PNRR, resilienza dell’agrosistema irriguo, migliore gestione delle risorse idriche. Legambiente: E’ davvero tutto oro ciò che luccica?
In una nota Legambiente interviene sul tema della gestione delle risorse idriche: abbiamo appreso dalla stampa, si legge nella nota, che un corposo insieme di progetti di ammodernamento del sistema irriguo regionale è stato ammesso a finanziamento con il primo bando del Ministero dell’Agricoltura in attuazione del PNRR. Trattasi della realizzazione di impianti a pioggia là dove oggi esiste ancora l’irrigazione a scorrimento e della sostituzione degli impianti a pioggia esistenti, realizzati per lo più con i riordini fondiari degli anni ’80-’90, con altri impianti a pioggia che prevedono la posa in opera di tubazioni in plastica sostitutive di quelle esistenti (tuttora funzionanti molto bene) e l’installazione di contatori dell’acqua per le utenze. Si tratta, per adesso, di 175 milioni di lavori, cui altri 44 si potrebbero aggiungere, per ottenere un risparmio del 20% (dichiarato) di acqua rispetto a oggi. Se la sostituzione della rete a scorrimento pare essere una cosa condivisibile, non altrettanto pare la sostituzione delle reti irrigue nei comprensori riordinati (ca 10.000ha). Infatti non si capisce quale sia la necessità di sostituire reti di poco più di 30 anni di vita, che funzionano perfettamente, pur con qualche piccolo acciacco, sostituendole con altre di materiale plastico senza nessun apparente vantaggio in termini di riduzione delle emissioni e di risparmio d’acqua. Ci domandiamo, e chiediamo alla Regione ed al Consorzio Bonifica Friuli Centrale sulla base di quali calcoli si prevede di ottenere un risparmio d’acqua così significativo (20% in meno rispetto a cosa e per quali superfici? Quanta acqua in meno in mc?), e, se si pensa di poter risparmiare il 20% di acqua, perché si sia deliberato lo scorso agosto il dimezzamento costante del deflusso minimo vitale sul Tagliamento alla presa di Ospedaletto per il quinquennio 2020-2024 in deroga alle norme europee e di una valutazione d’incidenza negativa sulle ricadute ambientali di tale riduzione? Se si prevede il risparmio a valle perché un consistente aumento dell’acqua prelevata a monte? Non sono domande oziose. In tempi di scarsità della risorsa acqua e di politiche di resilienza a fronte di crescenti (e incontrollati) consumi, ogni investimento, soprattutto se ingente finanziariamente come quello appena approvato, deve puntare al risparmio (dimostrato) delle risorse e motivare i propri benéfici effetti e ricadute sull’ambiente e non solo genericamente affermarli.
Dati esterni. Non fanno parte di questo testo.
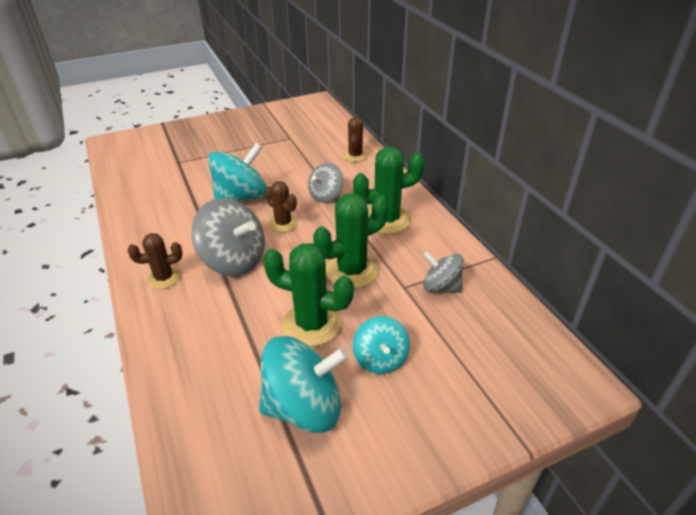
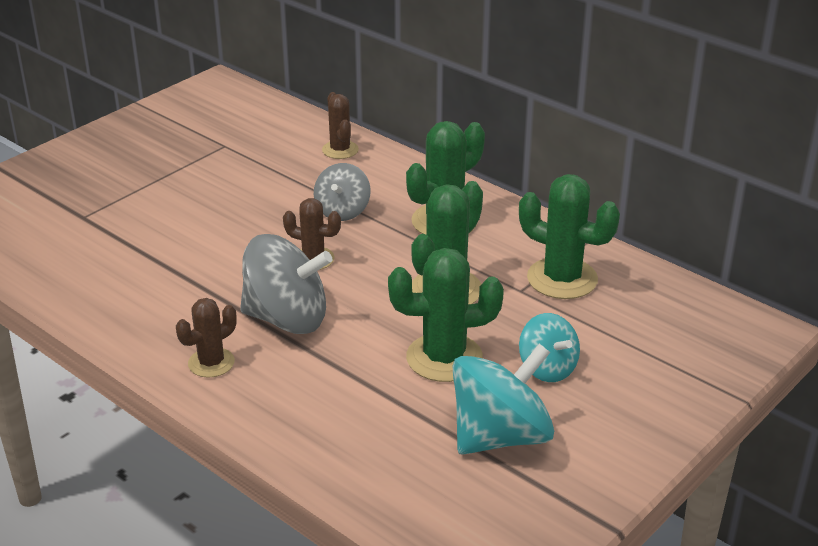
camera: 25 degrees left, 5 degrees down
turquoise spinning top [208,143,267,202] -> none
grey spinning top [423,252,464,293] -> green cactus [519,174,620,299]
E’ noto che nelle nostre campagne si producono prevalentemente colture che richiedono molta acqua per produzioni a medio-basso valore commerciale ma ad alto impatto ambientale. Perché in tanti anni non si è mai avviata una seria conversione e differenziazione delle produzioni verso colture a maggior reddito e con un più modulabile, nel tempo e nello spazio, bisogno idrico? Infine, con quale prospettiva si permane in una logica di consumo idrico esasperato quando la stessa Corte dei Conti Europea denuncia l’insostenibilità di un uso quantitativo crescente dell’acqua nell’agricoltura anziché di un suo uso più efficiente? Se il buongiorno si vede dal mattino, si può dire che per il PNRR non è una buona partenza. Davvero non è tutto oro ciò che luccica”.